USA TODAY Sports Weekly
Princeton’s run shows how much committee under-ranks
It’s the madness that makes March so special, and the past few days have been absolutely bonkers.
Princeton continued as one of the poster children for why this is the greatest month in sports, with the 15-seed Tigers reaching the men’s Sweet 16 with last weekend’s 78-63 win over Missouri in Sacramento, California.
But as the men’s NCAA Tournament’s latest uplifting underdog scenario plays out, Princeton also symbolized what’s becoming an increasing problem for the Big Dance.
The Ivy League champs were the best team on the court start to finish, producing the largest margin of victory ever by a team seeded 15th. They shredded the Missouri defense while limiting the fourth-place Southeastern Conference team’s ability to get out on fast breaks.
Note to selection committee: There are hidden gems
It’s just the latest example of the selection committee badly under-ranking a midmajor program, as it becomes increasingly clear that those teams are not getting the respect they deserve. And it’s the New Jersey teams the past two years that have made it clear that metrics don’t measure things like heart and determination.
“The best version of us we felt like could beat the best version of them, and they did it,” Princeton coach Mitch Henderson said. “Yes, we’re going to the Sweet 16 but this is a really unique group and I think in the tournament each one has a special life, and this one has a really special life.”

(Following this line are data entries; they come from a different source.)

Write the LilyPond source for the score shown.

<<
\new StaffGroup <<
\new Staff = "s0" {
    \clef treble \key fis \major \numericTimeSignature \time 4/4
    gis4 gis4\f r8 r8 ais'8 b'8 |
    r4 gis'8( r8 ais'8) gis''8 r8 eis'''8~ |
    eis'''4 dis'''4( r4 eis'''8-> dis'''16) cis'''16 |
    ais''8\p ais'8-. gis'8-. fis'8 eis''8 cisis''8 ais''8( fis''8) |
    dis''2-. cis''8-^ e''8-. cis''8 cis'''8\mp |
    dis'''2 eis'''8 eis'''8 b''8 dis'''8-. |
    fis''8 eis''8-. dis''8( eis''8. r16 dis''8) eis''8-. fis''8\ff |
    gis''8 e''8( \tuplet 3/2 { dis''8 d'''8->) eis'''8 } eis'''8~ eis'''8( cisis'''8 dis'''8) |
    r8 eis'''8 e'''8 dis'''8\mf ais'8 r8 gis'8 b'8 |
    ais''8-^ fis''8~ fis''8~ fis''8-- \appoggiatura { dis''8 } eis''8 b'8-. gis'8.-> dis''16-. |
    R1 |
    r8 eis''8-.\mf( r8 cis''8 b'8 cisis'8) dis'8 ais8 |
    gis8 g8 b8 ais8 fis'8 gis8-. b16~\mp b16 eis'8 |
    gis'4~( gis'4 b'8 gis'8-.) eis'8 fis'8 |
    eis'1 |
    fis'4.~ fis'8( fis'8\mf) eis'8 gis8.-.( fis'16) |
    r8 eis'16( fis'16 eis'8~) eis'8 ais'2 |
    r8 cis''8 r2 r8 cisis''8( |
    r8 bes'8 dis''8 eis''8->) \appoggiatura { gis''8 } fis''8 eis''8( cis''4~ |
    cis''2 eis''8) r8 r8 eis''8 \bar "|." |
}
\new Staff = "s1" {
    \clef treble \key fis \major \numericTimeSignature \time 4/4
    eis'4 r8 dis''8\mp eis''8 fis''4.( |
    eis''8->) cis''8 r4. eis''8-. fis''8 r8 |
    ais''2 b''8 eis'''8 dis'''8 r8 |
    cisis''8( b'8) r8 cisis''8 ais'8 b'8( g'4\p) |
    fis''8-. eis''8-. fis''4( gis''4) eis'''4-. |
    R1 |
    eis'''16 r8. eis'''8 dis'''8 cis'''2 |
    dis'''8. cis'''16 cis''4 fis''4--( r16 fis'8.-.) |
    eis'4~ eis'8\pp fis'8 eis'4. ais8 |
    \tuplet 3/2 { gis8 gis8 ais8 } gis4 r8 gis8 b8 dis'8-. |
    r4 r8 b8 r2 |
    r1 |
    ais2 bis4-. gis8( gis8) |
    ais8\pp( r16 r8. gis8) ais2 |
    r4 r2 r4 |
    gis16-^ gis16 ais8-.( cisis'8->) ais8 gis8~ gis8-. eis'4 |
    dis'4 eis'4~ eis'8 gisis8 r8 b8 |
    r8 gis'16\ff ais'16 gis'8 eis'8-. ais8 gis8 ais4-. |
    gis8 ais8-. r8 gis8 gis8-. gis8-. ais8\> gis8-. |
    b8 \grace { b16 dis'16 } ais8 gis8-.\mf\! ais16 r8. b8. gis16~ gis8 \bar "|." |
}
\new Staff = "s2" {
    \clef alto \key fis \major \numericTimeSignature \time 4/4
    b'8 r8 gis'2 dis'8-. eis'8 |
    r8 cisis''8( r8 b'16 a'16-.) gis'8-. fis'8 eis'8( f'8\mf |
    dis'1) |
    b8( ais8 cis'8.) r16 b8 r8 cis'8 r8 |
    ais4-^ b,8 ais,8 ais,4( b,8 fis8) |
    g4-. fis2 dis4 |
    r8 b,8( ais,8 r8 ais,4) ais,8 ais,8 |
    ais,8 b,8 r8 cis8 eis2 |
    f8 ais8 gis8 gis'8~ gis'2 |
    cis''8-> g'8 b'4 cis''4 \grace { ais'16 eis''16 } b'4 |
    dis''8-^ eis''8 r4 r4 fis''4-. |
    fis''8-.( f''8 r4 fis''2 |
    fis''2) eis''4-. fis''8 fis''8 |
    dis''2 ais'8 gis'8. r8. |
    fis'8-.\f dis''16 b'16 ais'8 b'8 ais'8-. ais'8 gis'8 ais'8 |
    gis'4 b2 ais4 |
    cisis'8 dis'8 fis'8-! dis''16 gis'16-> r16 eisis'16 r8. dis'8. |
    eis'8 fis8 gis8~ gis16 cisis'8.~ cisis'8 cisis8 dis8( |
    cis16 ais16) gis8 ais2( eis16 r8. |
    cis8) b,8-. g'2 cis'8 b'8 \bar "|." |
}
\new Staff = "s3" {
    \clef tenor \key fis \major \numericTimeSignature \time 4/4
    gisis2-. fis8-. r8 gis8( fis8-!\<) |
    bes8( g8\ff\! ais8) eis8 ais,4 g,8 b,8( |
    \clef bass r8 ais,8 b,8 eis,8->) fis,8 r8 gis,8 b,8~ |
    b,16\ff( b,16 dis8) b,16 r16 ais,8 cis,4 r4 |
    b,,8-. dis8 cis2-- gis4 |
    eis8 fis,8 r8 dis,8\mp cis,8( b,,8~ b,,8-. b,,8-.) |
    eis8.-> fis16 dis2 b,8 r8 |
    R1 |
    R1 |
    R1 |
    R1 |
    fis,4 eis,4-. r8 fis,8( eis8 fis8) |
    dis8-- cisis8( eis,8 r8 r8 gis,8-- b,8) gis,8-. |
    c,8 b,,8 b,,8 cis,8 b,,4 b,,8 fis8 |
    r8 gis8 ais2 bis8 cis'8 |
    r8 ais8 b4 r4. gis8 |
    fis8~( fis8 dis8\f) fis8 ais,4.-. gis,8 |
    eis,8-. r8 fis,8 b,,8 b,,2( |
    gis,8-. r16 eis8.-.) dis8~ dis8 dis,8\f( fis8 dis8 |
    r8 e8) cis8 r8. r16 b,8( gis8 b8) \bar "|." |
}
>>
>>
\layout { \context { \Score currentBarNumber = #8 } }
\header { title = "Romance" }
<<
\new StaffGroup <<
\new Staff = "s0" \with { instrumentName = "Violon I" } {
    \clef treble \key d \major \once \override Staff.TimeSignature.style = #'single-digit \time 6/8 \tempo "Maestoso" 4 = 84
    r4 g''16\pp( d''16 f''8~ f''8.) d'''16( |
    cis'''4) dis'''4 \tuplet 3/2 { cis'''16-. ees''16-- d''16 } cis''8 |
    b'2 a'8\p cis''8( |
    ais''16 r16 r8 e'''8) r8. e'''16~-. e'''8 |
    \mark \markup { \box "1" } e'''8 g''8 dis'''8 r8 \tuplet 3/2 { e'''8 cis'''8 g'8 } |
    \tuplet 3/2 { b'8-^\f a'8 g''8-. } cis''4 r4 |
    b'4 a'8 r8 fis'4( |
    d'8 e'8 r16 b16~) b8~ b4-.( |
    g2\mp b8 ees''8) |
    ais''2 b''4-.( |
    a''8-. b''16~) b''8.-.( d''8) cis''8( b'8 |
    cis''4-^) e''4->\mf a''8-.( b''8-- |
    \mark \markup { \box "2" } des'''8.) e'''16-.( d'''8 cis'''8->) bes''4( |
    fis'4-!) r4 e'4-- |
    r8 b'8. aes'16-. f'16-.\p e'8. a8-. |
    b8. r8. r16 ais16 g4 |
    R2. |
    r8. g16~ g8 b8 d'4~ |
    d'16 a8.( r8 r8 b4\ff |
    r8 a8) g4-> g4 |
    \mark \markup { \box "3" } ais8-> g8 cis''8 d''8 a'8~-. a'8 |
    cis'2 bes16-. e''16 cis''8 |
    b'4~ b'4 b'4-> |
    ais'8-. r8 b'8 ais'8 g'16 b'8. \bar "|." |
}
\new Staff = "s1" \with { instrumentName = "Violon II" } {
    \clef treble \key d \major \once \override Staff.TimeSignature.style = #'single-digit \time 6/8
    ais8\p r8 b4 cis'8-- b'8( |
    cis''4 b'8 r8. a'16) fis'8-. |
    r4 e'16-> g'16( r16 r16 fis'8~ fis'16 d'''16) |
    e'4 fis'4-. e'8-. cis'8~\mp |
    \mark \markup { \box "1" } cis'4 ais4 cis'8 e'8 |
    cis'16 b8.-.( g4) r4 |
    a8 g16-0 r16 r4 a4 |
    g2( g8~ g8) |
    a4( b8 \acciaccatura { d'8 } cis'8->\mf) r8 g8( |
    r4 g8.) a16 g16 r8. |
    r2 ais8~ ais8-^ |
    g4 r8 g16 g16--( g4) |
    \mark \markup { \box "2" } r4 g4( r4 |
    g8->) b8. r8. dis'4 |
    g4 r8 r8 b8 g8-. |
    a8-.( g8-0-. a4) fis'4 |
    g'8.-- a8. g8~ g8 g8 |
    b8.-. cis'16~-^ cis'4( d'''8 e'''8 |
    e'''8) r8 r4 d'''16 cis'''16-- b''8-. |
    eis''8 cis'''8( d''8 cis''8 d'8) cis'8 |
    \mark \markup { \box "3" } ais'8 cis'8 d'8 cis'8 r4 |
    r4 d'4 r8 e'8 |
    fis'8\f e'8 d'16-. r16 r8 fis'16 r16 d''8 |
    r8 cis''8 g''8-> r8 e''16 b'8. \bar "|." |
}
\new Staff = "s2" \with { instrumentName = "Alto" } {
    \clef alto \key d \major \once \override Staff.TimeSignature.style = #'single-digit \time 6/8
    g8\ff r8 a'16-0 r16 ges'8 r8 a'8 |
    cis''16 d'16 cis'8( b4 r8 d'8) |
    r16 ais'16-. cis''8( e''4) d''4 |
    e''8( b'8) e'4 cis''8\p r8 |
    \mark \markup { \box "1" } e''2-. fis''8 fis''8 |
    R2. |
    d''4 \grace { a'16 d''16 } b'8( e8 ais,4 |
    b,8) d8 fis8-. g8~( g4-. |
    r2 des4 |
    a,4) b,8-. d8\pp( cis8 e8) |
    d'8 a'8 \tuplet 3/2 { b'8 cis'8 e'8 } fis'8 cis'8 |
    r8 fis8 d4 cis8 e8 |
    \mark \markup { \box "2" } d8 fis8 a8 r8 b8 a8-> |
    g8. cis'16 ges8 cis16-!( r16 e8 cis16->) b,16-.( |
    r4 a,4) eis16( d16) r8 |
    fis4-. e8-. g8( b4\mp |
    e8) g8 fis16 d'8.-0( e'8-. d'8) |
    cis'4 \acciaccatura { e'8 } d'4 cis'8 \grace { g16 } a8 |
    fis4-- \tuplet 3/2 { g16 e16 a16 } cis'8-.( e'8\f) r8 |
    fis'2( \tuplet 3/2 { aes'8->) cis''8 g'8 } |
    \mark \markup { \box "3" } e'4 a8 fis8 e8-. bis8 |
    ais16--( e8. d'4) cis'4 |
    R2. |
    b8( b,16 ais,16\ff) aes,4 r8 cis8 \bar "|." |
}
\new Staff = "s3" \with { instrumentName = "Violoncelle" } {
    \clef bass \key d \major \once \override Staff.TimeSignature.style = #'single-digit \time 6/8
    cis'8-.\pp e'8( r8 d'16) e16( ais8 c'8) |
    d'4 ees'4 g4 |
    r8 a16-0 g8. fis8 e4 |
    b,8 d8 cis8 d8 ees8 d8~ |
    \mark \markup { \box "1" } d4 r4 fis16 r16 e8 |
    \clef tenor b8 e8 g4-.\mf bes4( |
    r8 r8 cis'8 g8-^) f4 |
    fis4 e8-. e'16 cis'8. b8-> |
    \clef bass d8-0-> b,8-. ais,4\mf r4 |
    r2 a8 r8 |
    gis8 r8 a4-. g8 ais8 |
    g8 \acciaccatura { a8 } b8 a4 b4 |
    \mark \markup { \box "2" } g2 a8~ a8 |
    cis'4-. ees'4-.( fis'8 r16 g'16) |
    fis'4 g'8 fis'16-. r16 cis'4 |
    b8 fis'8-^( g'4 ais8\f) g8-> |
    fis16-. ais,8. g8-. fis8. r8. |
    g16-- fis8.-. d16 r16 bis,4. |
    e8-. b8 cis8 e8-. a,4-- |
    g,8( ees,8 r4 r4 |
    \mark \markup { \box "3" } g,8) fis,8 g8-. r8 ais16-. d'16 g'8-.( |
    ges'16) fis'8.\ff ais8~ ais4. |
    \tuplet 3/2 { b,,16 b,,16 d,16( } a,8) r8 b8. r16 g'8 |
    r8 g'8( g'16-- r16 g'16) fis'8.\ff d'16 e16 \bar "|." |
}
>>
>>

It’s time for the committee members to start catching on to the level of play of some of these supposed lesser leagues, which are increasingly making
their seeds look silly.
Anyone who watched the Ivy League this season saw how ultra-competitive it was. Every game was a battle. And Princeton wasn’t even the best team during the second half of the season. Yet the Tigers have obliterated the bracket, beginning with its first-round takedown of East 2-seed Arizona.
“The last five or six games of the season, they were all huge games. They all felt like championship games,” senior forward Tosan Evbuomwan said. “The Yale loss (in overtime on Feb. 18) was a turning point for us. We were able to refocus the day after
in practice and go forward. But all those games were big games and that kind of gives us confidence, going into each game here, and the Ivy championship as well, like we’ve been here before. Obviously, this is the biggest stage, and we were able to get it done.”
It was the same blueprint a year ago for Saint Peter’s, the first 15-seed to reach the Elite Eight. The Metro Atlantic Athletic Conference was brutal night in and night out, and what emerged was a battle-hardened squad that took down Kentucky, Murray State and Purdue before falling to finalist North Carolina.
Already this year it was Furman advancing to the second round as a 13-seed, and Fairleigh
Dickinson pulling off the biggest stunner of all, emerging from the play-in game to become just the second 16-seed ever to advance, beating Purdue.
The more the merrier?
Missouri coach Dennis Gates feels there are plenty of teams just like Princeton that didn’t get in and thinks it’s time for the NCAA to expand the tournament past the current 68 teams, an idea that has picked up support in recent years.
“It’s always been a great tournament,” he said. “I just think it has been a tournament – the NCAA Tournament has always expanded, if you look at the history of it. And I truly believe a lot of good teams have been left out. If you look at the NIT, if you look at teams in the Ivy League.
“We were fortunate enough to play Penn, who was the preseason favorite. We were fortunate enough to watch as much Princeton as we could.
“I have seen several very good teams in that conference that could very well be in the NCAA Tournament.
“All I’m saying is, in the big picture, it’s probably time for expansion – that’s a good team we played, and several teams, including Vanderbilt from our conference, were left out.”
New Jersey’s best?
Princeton looks like the best team from New Jersey right now, bad losses and all.
By contrast, if Rutgers had received an invitation, like it should have, the Scarlet Knights, having lost seven of their last 10, likely would have been an 11 seed. And they ended up getting knocked out in the first round of the NIT.
And while it’s not fair to Princeton, how about Arizona, which worked hard all season to secure a No. 2 seed and deserved a softer first foe.
For Princeton, it’s a metricsbased spiral it can’t escape right now. Henderson has repeatedly expressed his frustration with his inability to get high-major programs – most notably Rutgers – to play his team. They couldn’t schedule a single highmajor this season. That after knocking off South Carolina and Oregon State last season.
At least privately, Missouri had to be ecstatic after Princeton dispatched a Pac-12 power in Arizona.
But it’s the latest example of the quality of the teams midmajor leagues are producing. And it’s about time the selection committee starts giving some of the teams the respect they deserve.